Satıcılar yaptıkları her satış için stopaj ödeyecek
2 Ağustos 2024 tarihinde yürürlüğe giren 7524 sayılı Vergi Kanunları ile Bazı Kanunlarda ve 375 sayılı Kanun Hükmünde Kararnamede Değişiklik Yapılmasına Dair Kanun ile, elektronik ticaret hizmet sağlayıcılarının mal veya hizmet teminine yönelik sözleşme yapılmasına ya da sipariş verilmesine aracılık eden hizmet sağlayıcılarına vergi tevkifatı yapılması yükümlülüğü getirildi. Böylece Kurumlar Vergisi Kanunu’nda yapılan değişiklikle 1 Ocak 2025’ten sonra firmalara elektronik pazaryerlerindeki mağazalarından yaptıkları her bir satış için e-ticaret platformlarına gelir veya kurumlar vergisi stopajı yapması öngörüldü.
Yeni yılda başlaması planlanan yeni sistem ile e-ticaret platformları, satıcılardan peşinen vergi kesintisi yaparak Maliye’ye ödeme gerçekleştirecek. Cumhurbaşkanınca belirlenebilecek sektör ve faaliyet konuları itibarıyla tam ve dar mükellef kurumlara yapılan ödemeler üzerinden yine Cumhurbaşkanınca belirlenecek oranlarda kurumlar vergisi stopajı yapılacak.
Stopaja neden ihtiyaç duyuldu?
Stopaj düzenlemesi kayıt dışılık ile mücadele kapsamında gündeme geldi. Türkiye’de Kurumlar Vergisi tahsilatlarının az olması ve firmaların zarar göstermeleri yüzünden şirketlerden ciro bazlı vergi toplanması amaçlandı. İş dünyasının çatı kuruluşları ise böyle bir düzenlemenin doğru olmayacağından hareketle Cumhurbaşkanlığı nezdinde girişimlerde bulununca geri adım atıldı. Fakat pazaryerlerinden satış yapan işletmelere yönelik benzer bir adım atıldı. Oran belirleme yetkisi de Cumhurbaşkanı’na verildi. Bu ay sonuna kadar Cumhurbaşkanı’nın bir oran belirlemesi bekleniyor.

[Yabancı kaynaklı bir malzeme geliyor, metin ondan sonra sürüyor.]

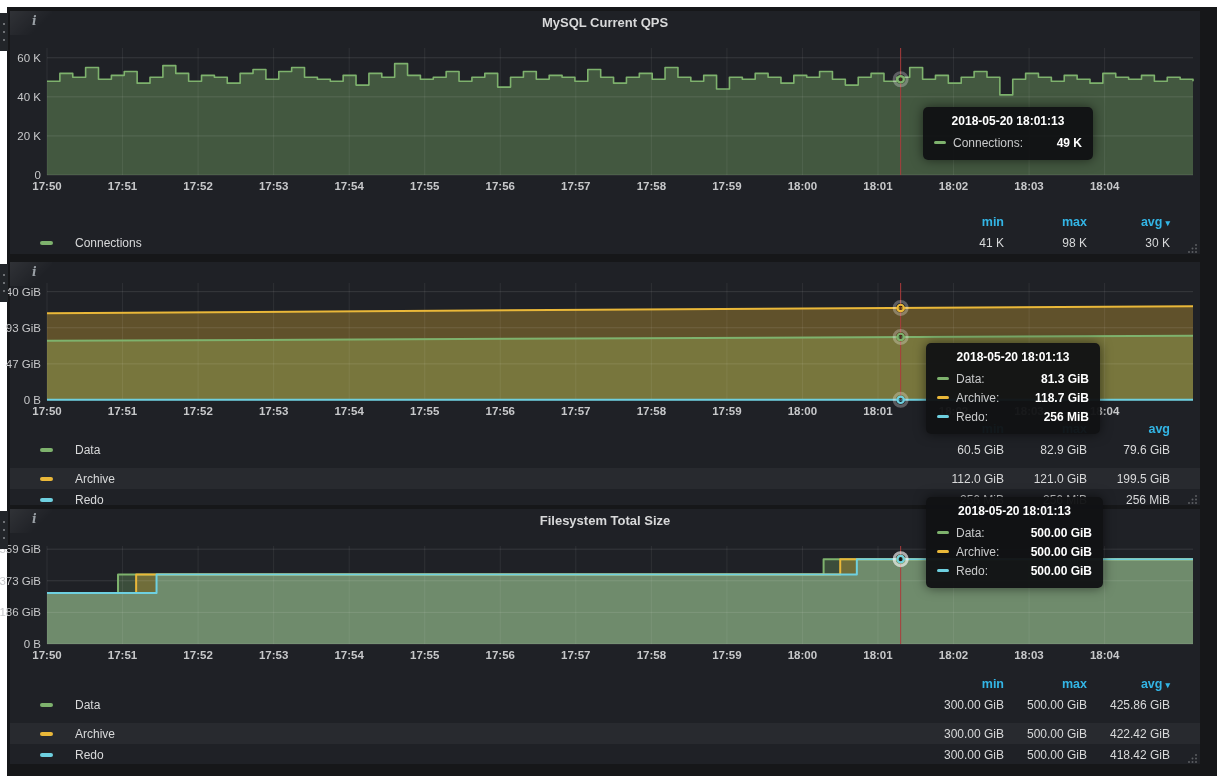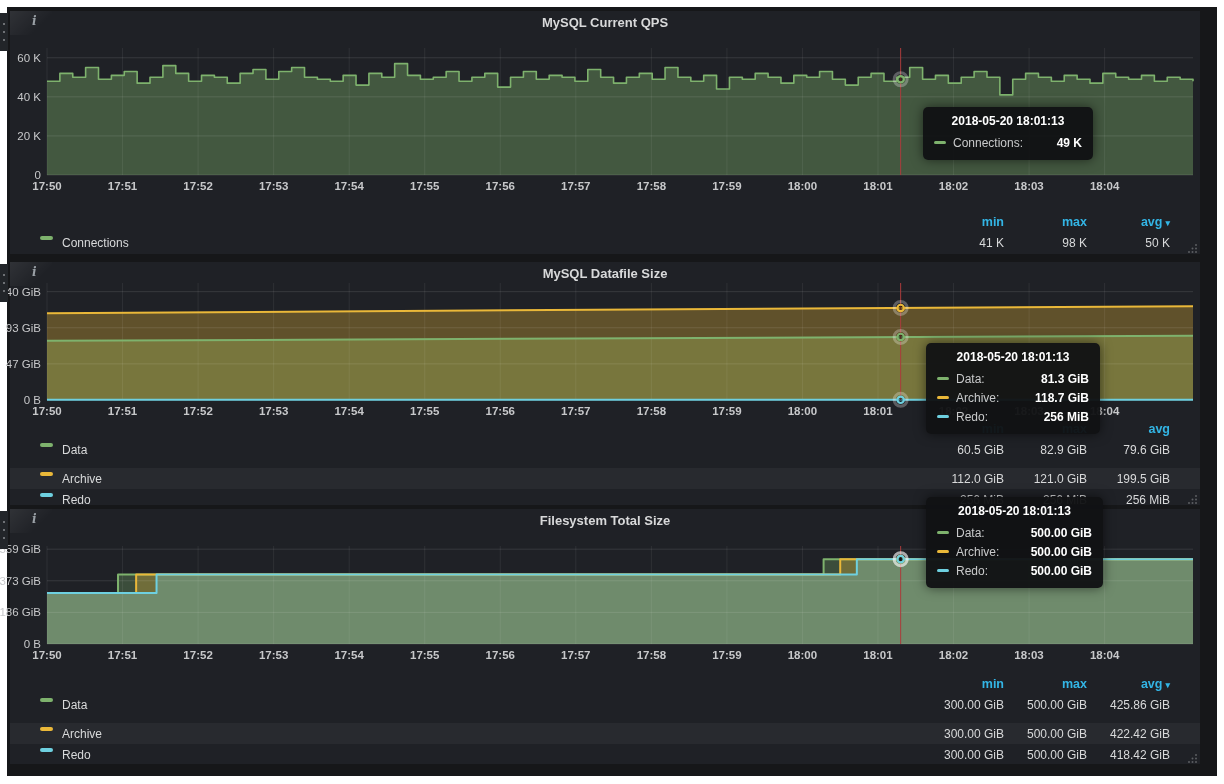--- a/index.html
+++ b/index.html
@@ -32,21 +32,21 @@
     position:absolute;width:44px;text-align:center;font-size:11.5px;color:#c7c8ca;
     line-height:14px;
     font-weight:bold;
   }
   .stats-block{position:absolute;left:0;width:100%;}
   .stat-row{
     display:flex;align-items:center;height:21px;font-size:12px;color:#d8d9da;
     padding-left:30px;padding-right:30px;box-sizing:border-box;
   }
   .stat-row.alt{background:rgba(255,255,255,.045);margin-top:8px;}
-  .stat-name{display:flex;flex:1 1 auto;cursor:pointer;}
+  .stat-name{display:flex;align-items:center;flex:1 1 auto;cursor:pointer;gap:13px;}
   .stat-cell{width:83px;text-align:right;flex:0 0 auto;}
   .hdr .stat-cell{color:#33b5e5;font-weight:bold;font-size:12.5px;cursor:pointer;}
   .caret{color:#33b5e5;font-size:9px;margin-left:3px;}
   .swatch{
     display:inline-block;width:13px;height:4px;border-radius:2px;margin-right:9px;
     flex:0 0 auto;
   }
   .tooltip{
     position:absolute;z-index:20;background:rgba(17,18,20,.96);border-radius:5px;
     padding:7px 11px 8px 11px;box-shadow:0 0 12px rgba(0,0,0,.55);
@@ -128,37 +128,36 @@
           <div class="stat-cell">max</div>
           <div class="stat-cell">avg<span class="caret">▾</span></div>
         </div>
         <div class="stat-row">
           <div class="stat-name">
             <span class="swatch" style="background: rgb(126, 178, 109);"></span>
             <span>Connections</span>
           </div>
           <div class="stat-cell">41 K</div>
           <div class="stat-cell">98 K</div>
-          <div class="stat-cell">50 K</div>
+          <div class="stat-cell">30 K</div>
         </div>
       </div>
       <div class="resize-handle"><svg width="12" height="12">
           <circle cx="10" cy="3" r="1" fill="#5c5e62"></circle>
           <circle cx="10" cy="6.5" r="1" fill="#5c5e62"></circle>
           <circle cx="10" cy="10" r="1" fill="#5c5e62"></circle>
           <circle cx="6.5" cy="6.5" r="1" fill="#5c5e62"></circle>
           <circle cx="6.5" cy="10" r="1" fill="#5c5e62"></circle>
           <circle cx="3" cy="10" r="1" fill="#5c5e62"></circle>
         </svg></div>
     </div>
   <div class="panel" id="panel1" style="top: 255px; height: 243px;">
     <div class="corner">
       <span class="info-i">i</span>
     </div>
-    <div class="panel-title">MySQL Datafile Size</div>
   <div class="plot" style="left: 37px; top: 21px; width: 1146px; height: 117px;">
         <svg width="1146" height="117">
           <path d="M0,57.833164999999994L1146,52.71519499999998L1146,52.71519499999998L1146,117L0,117Z" fill="#7eb26d" fill-opacity="0.38" stroke="none"></path>
           <path d="M0,30.149599999999992L1146,23.17054999999999L1146,23.17054999999999L1146,117L0,117Z" fill="#eab839" fill-opacity="0.32" stroke="none"></path>
           <path d="M0,116.8061375L1146,116.8061375L1146,116.8061375L1146,117L0,117Z" fill="#6ed0e0" fill-opacity="0.3" stroke="none"></path>
           <line x1="0" x2="1146" y1="117" y2="117" stroke="rgba(255,255,255,0.11)" stroke-width="1"></line>
           <line x1="0" x2="1146" y1="80.88888888888889" y2="80.88888888888889" stroke="rgba(255,255,255,0.11)" stroke-width="1"></line>
           <line x1="0" x2="1146" y1="44.777777777777786" y2="44.777777777777786" stroke="rgba(255,255,255,0.11)" stroke-width="1"></line>
           <line x1="0" x2="1146" y1="8.666666666666671" y2="8.666666666666671" stroke="rgba(255,255,255,0.11)" stroke-width="1"></line>
           <line x1="0" x2="0" y1="0" y2="117" stroke="rgba(255,255,255,0.07)" stroke-width="1"></line>

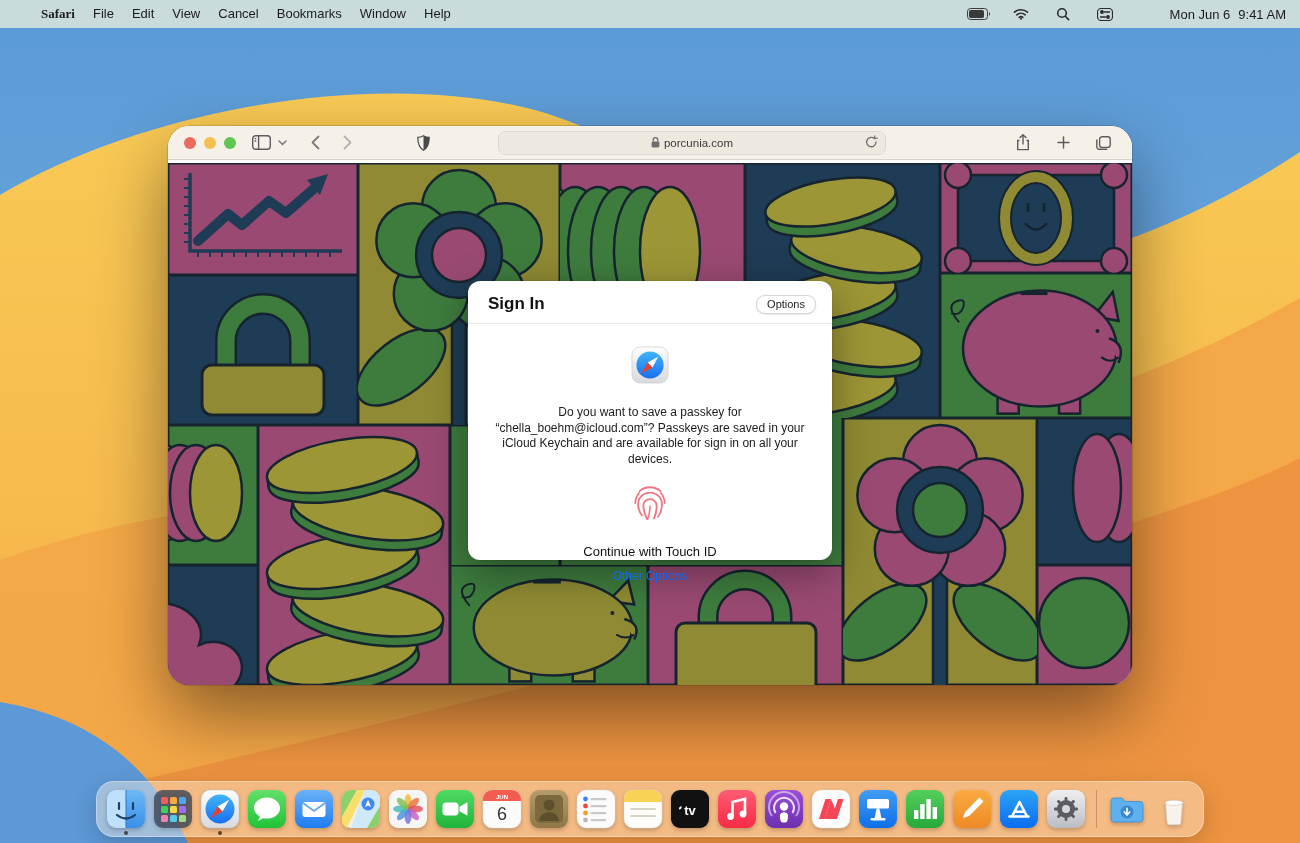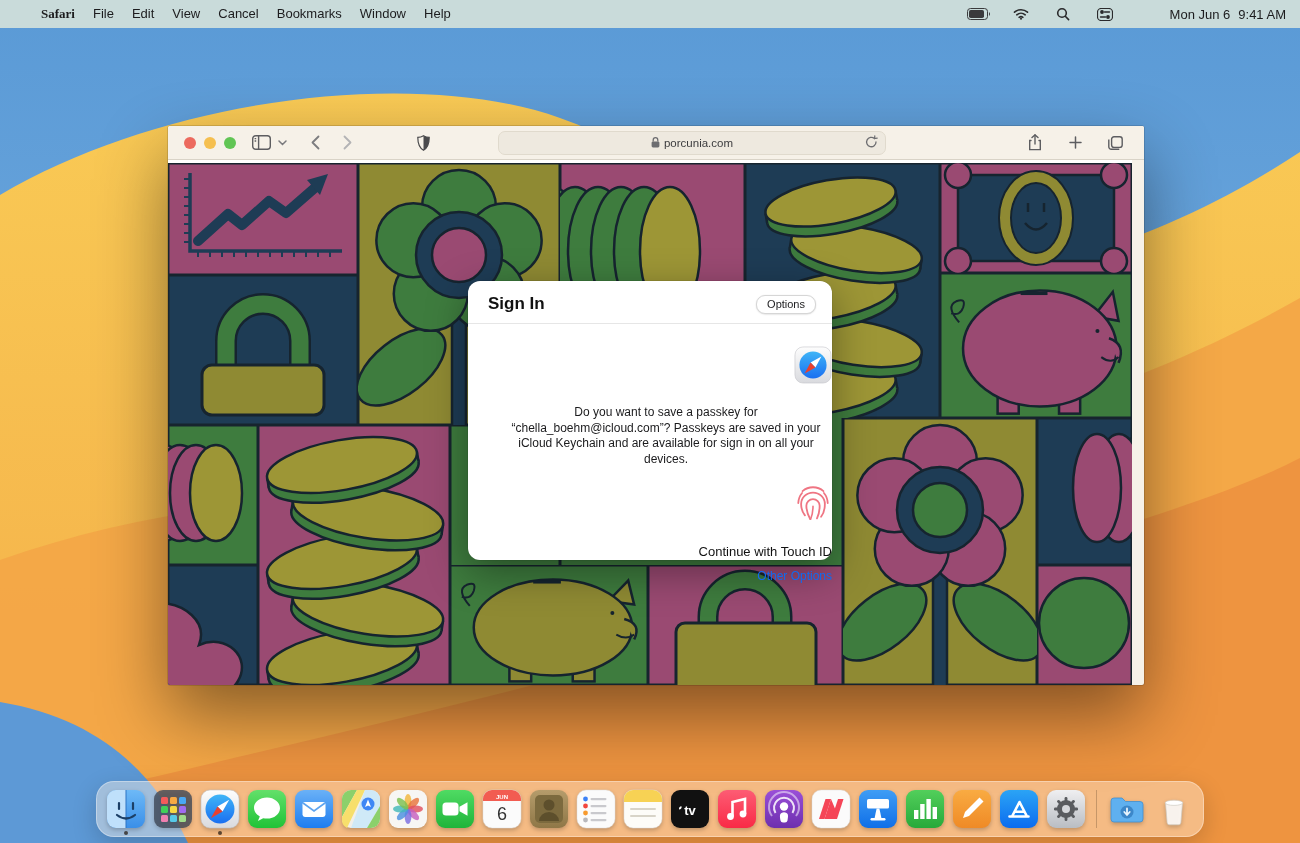--- a/index.html
+++ b/index.html
@@ -14,22 +14,22 @@
     font-size:13px;color:#1c1c1e;}
   #menubar .left{display:flex;align-items:center;gap:2px;padding-left:10px;}
   .menu-item{padding:0 9px;line-height:28px;white-space:nowrap;}
   .menu-item.app{font-weight:bold;font-family:Liberation Serif, serif;}
   .apple{font-size:15px;padding:0 10px;}
   #menubar .right{margin-left:auto;display:flex;align-items:center;gap:16px;padding-right:14px;}
   #menubar .right svg{display:block;}
   .clock{display:flex;gap:8px;font-size:13px;padding-left:36px;}
   
   #window{position:absolute;left:168px;top:126px;width:964px;height:559px;z-index:10;
-    border-radius:2px;overflow:hidden;background:#f6f1e8;
-    box-shadow:0 30px 70px rgba(0,0,0,.45),0 0 0 .5px rgba(0,0,0,.25);padding-left:12px;}
+    border-radius:21px;overflow:hidden;background:#f6f1e8;
+    box-shadow:0 30px 70px rgba(0,0,0,.45),0 0 0 .5px rgba(0,0,0,.25);}
   #toolbar{position:absolute;top:0;left:0;right:0;height:33px;background:#f6f1e8;
     border-bottom:1px solid #d9d3c7;display:flex;align-items:center;}
   .lights{display:flex;gap:8px;padding:0 12px 0 16px;}
   .light{width:12px;height:12px;border-radius:50%;}
   .tb-btn{display:flex;align-items:center;justify-content:center;height:26px;min-width:26px;
     border-radius:6px;color:#5d5d60;}
   .tb-btn svg{display:block;}
   #url-field{height:22px;width:386px;margin-left:62px;background:#eee9df;border:1px solid #e0dacd;
     border-radius:7px;display:flex;align-items:center;justify-content:center;position:relative;
     color:#3c3c3e;font-size:11.5px;}
@@ -43,21 +43,21 @@
   .tile svg{position:absolute;inset:0;}
   
   #dialog{position:absolute;left:300px;top:121px;width:364px;height:279px;background:#fff;
     border-radius:12px;box-shadow:0 12px 40px rgba(0,0,0,.38),0 0 0 .5px rgba(0,0,0,.1);
     z-index:20;}
   #dialog .hd{display:flex;align-items:center;justify-content:space-between;padding:13px 16px 9px 20px;gap:12px;}
   #dialog .title{font-size:17px;font-weight:bold;color:#111;}
   .cancel-btn{font-size:11px;color:#1c1c1e;background:#fff;border:1px solid #d6d6d6;
     border-radius:9px;padding:2px 10px 3px;box-shadow:0 .5px 1.5px rgba(0,0,0,.15);}
   #dialog .divider{height:1px;background:#e6e6e6;margin:0 0;}
-  #dialog .bd{display:flex;flex-direction:column;align-items:flex-end;text-align:center;}
+  #dialog .bd{display:flex;flex-direction:column;align-items:center;text-align:center;}
   .safari-badge{margin-top:22px;}
   .passkey-text{width:332px;margin-top:17px;font-size:12px;line-height:15.5px;color:#1b1b1d;}
   .touchid{margin-top:16px;}
   .continue-label{margin-top:17px;font-size:13px;color:#111;}
   .other-options{margin-top:10px;font-size:12px;color:#0f6bf0;}
   
   #dock{position:absolute;left:50%;transform:translateX(-50%);bottom:6px;height:54px;z-index:40;
     background:rgba(255,240,227,.42);border:1px solid rgba(255,255,255,.35);border-radius:18px;
     display:flex;align-items:center;gap:7px;padding:0 9px;
     box-shadow:0 8px 24px rgba(0,0,0,.18);}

Düzenlemenin gündeme gelmesinin nedenlerinden biri ise az oranda olduğu tahmin edilen kötü niyetli uygulamalar. Tüketici e-ticaret platformu üzerinden bir eşya aldığında fatura alan kişi yerine başka firmaya kesiliyor. Böylece gider vs. yazılabiliyor. Sektör kaynakları bu tür uygulamalar olduğunu fakat oranının düşük kaldığını, alıcı adına fatura kesme zorunluluğu veya fatura kesme yetkisinin pazaryerine verilmesi gibi bir düzenleme ile bunun zaten önüne geçilebileceğini belirtiyorlar.
Defter tutma zorunluluğu olmayanlar zaten muaf
Küçük bir alandaki kayıtdışılık için bütün bir ekosistemin vergilendirilmesinin sakıncalarına değinen sektör kaynaklarına göre; “Küçük satıcıların zaten belli ürünlerdeki marjları oldukça düşük. Bu yüzden gündeme gelen yüzde 10-15 gibi bir stopaj bu işletmeleri satış yapamaz hale getirecek. Yaygın ürünlerde yüzde 1’lik bir stopaj bile satıcının marjının yüzde 48’ini alıp götürecek. Hindistan’da benzer bir uygulama yapıldı. Yüzde 1 ile başlandı ve binde 1’e indirildi. Defter tutma zorunluluğu olmayanlar ise stopajdan muaflar. Küreselde faaliyet gösteren platformların da stopaj düzenlemesine uyum sağlayabilmesi için belli bir süre tanınması gerekiyor.”